Quizá por eso, aunque en la novela (la novena entrega del comisario Jaritos), se toque, tangencialmente, el tema de la crisis, ésta ya no es el motor de la trama, aunque Márkaris, fiel aún a su condición de escritor indignado, sigue arremetiendo contra Grecia. Lo hace inventando una nueva afición a Kostas, la de repasar el diccionario de Dimitrakos y detenerse a leer la definición de palabras como “burocracia”, “obstrucción”, “ineptitud”, palabras que, en Grecia, dice, forman parte del mismo campo semántico.

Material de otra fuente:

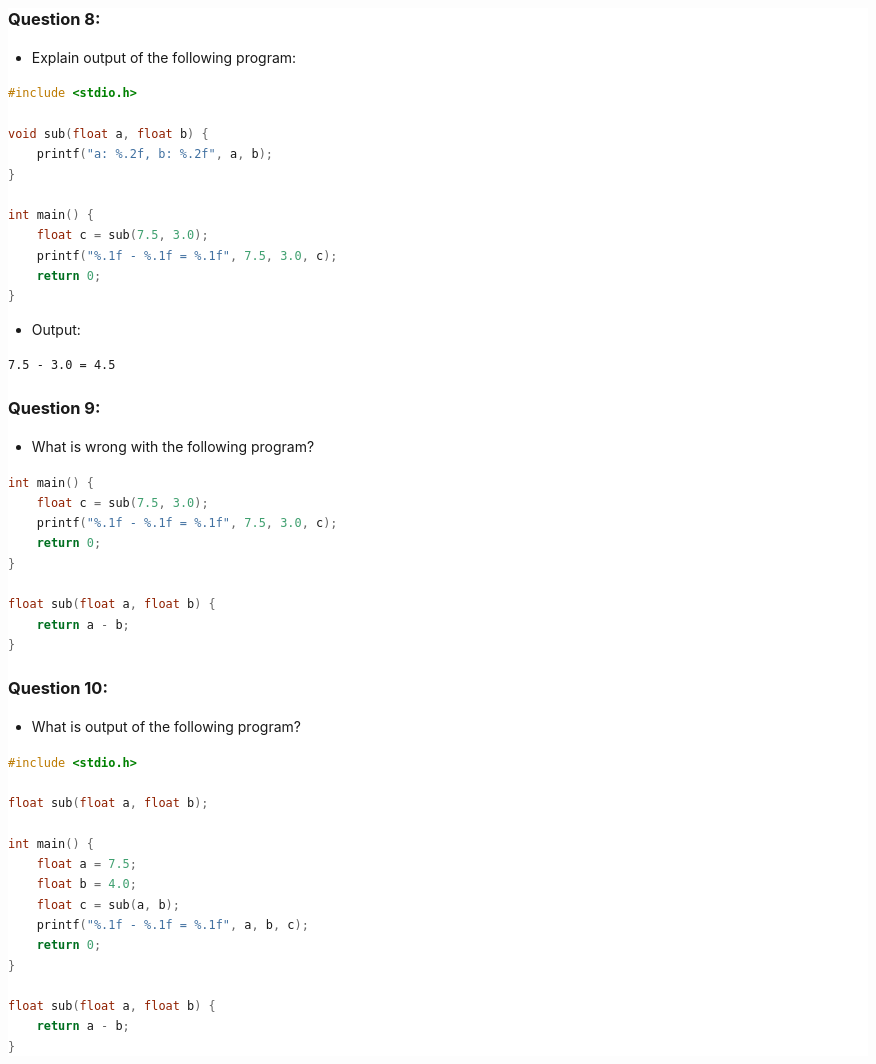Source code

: ### Question 8:
- Explain output of the following program:
```C
#include <stdio.h>

void sub(float a, float b) {
    printf("a: %.2f, b: %.2f", a, b);
}

int main() {
    float c = sub(7.5, 3.0);
    printf("%.1f - %.1f = %.1f", 7.5, 3.0, c);
    return 0;
}
```
- Output:
```
7.5 - 3.0 = 4.5
```

### Question 9:
- What is wrong with the following program?
```C
int main() {
    float c = sub(7.5, 3.0);
    printf("%.1f - %.1f = %.1f", 7.5, 3.0, c);
    return 0;
}

float sub(float a, float b) {
    return a - b;
}
```

### Question 10:
- What is output of the following program?
```C
#include <stdio.h>

float sub(float a, float b);

int main() {
    float a = 7.5;
    float b = 4.0;
    float c = sub(a, b);
    printf("%.1f - %.1f = %.1f", a, b, c);
    return 0;
}

float sub(float a, float b) {
    return a - b;
}
```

Y todo esto lo hace mientras afuera, en las calles, Los Griegos de los Años Cincuenta reivindican un asesinato tras otro.

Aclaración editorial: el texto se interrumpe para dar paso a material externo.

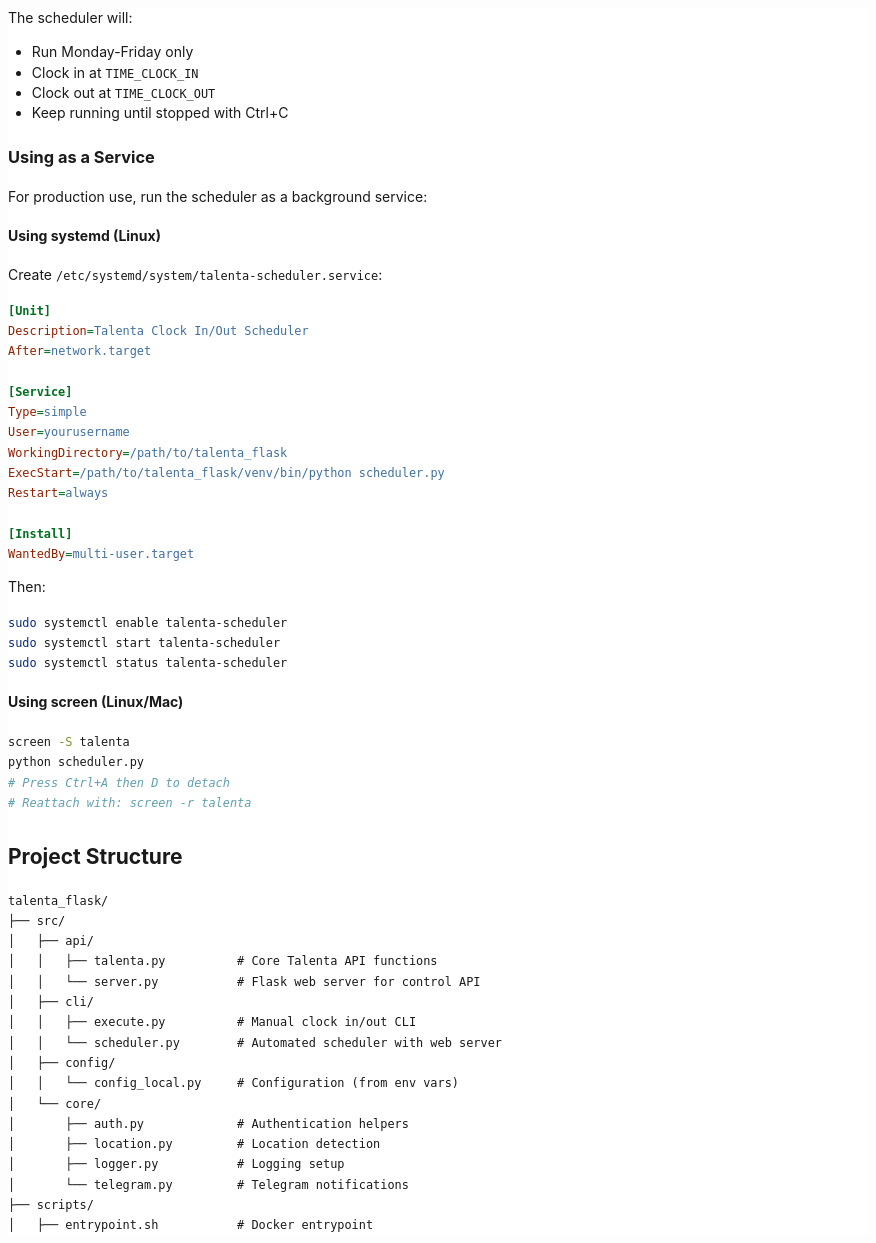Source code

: The scheduler will:

- Run Monday-Friday only
- Clock in at `TIME_CLOCK_IN`
- Clock out at `TIME_CLOCK_OUT`
- Keep running until stopped with Ctrl+C

### Using as a Service

For production use, run the scheduler as a background service:

#### Using systemd (Linux)

Create `/etc/systemd/system/talenta-scheduler.service`:

```ini
[Unit]
Description=Talenta Clock In/Out Scheduler
After=network.target

[Service]
Type=simple
User=yourusername
WorkingDirectory=/path/to/talenta_flask
ExecStart=/path/to/talenta_flask/venv/bin/python scheduler.py
Restart=always

[Install]
WantedBy=multi-user.target
```

Then:

```bash
sudo systemctl enable talenta-scheduler
sudo systemctl start talenta-scheduler
sudo systemctl status talenta-scheduler
```

#### Using screen (Linux/Mac)

```bash
screen -S talenta
python scheduler.py
# Press Ctrl+A then D to detach
# Reattach with: screen -r talenta
```

## Project Structure

```
talenta_flask/
├── src/
│   ├── api/
│   │   ├── talenta.py          # Core Talenta API functions
│   │   └── server.py           # Flask web server for control API
│   ├── cli/
│   │   ├── execute.py          # Manual clock in/out CLI
│   │   └── scheduler.py        # Automated scheduler with web server
│   ├── config/
│   │   └── config_local.py     # Configuration (from env vars)
│   └── core/
│       ├── auth.py             # Authentication helpers
│       ├── location.py         # Location detection
│       ├── logger.py           # Logging setup
│       └── telegram.py         # Telegram notifications
├── scripts/
│   ├── entrypoint.sh           # Docker entrypoint
```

Asesinatos cometidos con un revólver de los años 50. Pero, ¿quiénes son Los Griegos de los Años Cincuenta? ¿Tipos de más de 70 años que se dedican a descerrajar tiros en la frente a profesores? No parece probable, pero no puede descartarse una organización paraestatal como las que han empezado a abundar a raíz de la crisis. “Hay un paraestado construyéndose en internet, completamente fuera de nuestro control”, apunta Jaritos. “Un estado paralelo que nace del esqueleto de la crisis para aterrorizar a quien no esté en su bando”, añade. Forma parte de él, en tanto que organización paraestatal con francamente demasiados adeptos, la temible (por xenófoba) Amanecer Dorado, el grupúsculo neofascista que podría ser responsable de la agresión a Katerina.
He aquí, pues, la razón por la que ésta podría considerarse una entrega epílogo a la Trilogía de la Crisis: reflexiona sobre la Grecia (el mundo) que nos ha dejado, sobre los restos del naufragio, restos entre los que abundan un puñado de futuros posibles que parten de épocas pretéritas, épocas que fueron mejores, a entender de aquellos que los apoyan, de aquellos que apoyan a esas organizaciones que pretenden ofrecer una alternativa al aún doloroso (y ruinoso) presente. Reflexión apresurada, eso sí, poco, en realidad, reflexiva, y con tan poco peso en su reciente producción como lo tendría, en efecto, un epílogo en una novela (en tres partes) que ha pretendido tomar el pulso al hundimiento social que desencadenó la crisis económica. Un peso poco más que (justamente) anecdótico.